═══ Stored data

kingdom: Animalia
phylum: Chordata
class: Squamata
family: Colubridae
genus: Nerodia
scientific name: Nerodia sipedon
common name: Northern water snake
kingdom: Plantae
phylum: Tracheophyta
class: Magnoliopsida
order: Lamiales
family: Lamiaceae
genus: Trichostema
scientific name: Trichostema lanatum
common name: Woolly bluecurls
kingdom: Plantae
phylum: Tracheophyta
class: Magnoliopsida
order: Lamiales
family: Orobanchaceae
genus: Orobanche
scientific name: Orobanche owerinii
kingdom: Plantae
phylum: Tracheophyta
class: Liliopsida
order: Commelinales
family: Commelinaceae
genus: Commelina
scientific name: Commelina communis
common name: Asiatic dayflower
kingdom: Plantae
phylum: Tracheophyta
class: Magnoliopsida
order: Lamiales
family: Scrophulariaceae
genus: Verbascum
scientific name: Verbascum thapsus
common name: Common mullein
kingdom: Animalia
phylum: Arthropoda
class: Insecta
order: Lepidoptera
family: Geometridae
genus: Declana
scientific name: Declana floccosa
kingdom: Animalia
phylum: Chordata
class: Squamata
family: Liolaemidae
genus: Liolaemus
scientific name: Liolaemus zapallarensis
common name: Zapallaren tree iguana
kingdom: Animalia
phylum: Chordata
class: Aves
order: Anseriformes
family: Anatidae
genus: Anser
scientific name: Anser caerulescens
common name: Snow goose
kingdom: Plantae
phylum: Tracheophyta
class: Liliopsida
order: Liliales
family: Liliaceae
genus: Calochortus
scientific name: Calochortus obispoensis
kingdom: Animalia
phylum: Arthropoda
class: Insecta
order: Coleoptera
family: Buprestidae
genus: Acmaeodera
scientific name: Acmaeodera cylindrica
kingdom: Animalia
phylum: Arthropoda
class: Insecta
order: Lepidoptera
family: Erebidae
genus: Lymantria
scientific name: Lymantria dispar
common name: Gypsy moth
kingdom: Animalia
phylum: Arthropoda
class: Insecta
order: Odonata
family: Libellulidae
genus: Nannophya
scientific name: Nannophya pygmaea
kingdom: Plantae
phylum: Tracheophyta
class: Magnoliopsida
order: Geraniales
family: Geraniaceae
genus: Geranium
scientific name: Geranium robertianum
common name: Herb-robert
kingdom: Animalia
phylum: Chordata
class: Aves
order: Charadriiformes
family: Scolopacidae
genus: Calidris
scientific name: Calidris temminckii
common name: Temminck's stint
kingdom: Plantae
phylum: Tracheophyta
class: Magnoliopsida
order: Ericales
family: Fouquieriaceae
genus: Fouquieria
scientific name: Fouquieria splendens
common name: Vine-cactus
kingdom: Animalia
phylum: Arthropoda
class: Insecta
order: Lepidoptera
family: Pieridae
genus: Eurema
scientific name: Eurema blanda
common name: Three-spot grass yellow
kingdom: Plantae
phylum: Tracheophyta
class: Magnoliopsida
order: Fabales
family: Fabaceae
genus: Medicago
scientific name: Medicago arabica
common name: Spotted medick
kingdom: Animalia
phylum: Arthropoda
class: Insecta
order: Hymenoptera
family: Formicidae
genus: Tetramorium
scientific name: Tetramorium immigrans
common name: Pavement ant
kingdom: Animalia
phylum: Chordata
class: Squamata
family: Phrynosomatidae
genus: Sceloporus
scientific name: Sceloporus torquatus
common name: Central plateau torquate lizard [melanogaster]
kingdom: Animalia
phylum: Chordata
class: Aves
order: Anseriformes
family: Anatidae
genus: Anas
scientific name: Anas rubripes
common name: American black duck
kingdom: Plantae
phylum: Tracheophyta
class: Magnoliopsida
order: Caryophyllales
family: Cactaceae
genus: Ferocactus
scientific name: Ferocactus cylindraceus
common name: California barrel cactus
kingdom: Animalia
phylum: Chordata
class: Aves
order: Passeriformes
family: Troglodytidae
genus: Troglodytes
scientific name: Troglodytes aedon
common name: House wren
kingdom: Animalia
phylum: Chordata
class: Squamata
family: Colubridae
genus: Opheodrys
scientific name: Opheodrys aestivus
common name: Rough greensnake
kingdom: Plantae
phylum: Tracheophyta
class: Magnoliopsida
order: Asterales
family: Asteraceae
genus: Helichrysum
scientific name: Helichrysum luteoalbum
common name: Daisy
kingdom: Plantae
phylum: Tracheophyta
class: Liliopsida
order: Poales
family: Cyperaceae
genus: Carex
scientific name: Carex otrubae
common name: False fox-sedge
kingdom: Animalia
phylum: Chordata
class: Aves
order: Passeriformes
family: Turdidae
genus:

══════

### Exercise
Could you copy, word for word, the part of the material above that opens with the line containing "family: Geraniaceae" and closes with the line containing "genus: Anas", both of those lines included?

### Solution for this problem
family: Geraniaceae
genus: Geranium
scientific name: Geranium robertianum
common name: Herb-robert
kingdom: Animalia
phylum: Chordata
class: Aves
order: Charadriiformes
family: Scolopacidae
genus: Calidris
scientific name: Calidris temminckii
common name: Temminck's stint
kingdom: Plantae
phylum: Tracheophyta
class: Magnoliopsida
order: Ericales
family: Fouquieriaceae
genus: Fouquieria
scientific name: Fouquieria splendens
common name: Vine-cactus
kingdom: Animalia
phylum: Arthropoda
class: Insecta
order: Lepidoptera
family: Pieridae
genus: Eurema
scientific name: Eurema blanda
common name: Three-spot grass yellow
kingdom: Plantae
phylum: Tracheophyta
class: Magnoliopsida
order: Fabales
family: Fabaceae
genus: Medicago
scientific name: Medicago arabica
common name: Spotted medick
kingdom: Animalia
phylum: Arthropoda
class: Insecta
order: Hymenoptera
family: Formicidae
genus: Tetramorium
scientific name: Tetramorium immigrans
common name: Pavement ant
kingdom: Animalia
phylum: Chordata
class: Squamata
family: Phrynosomatidae
genus: Sceloporus
scientific name: Sceloporus torquatus
common name: Central plateau torquate lizard [melanogaster]
kingdom: Animalia
phylum: Chordata
class: Aves
order: Anseriformes
family: Anatidae
genus: Anas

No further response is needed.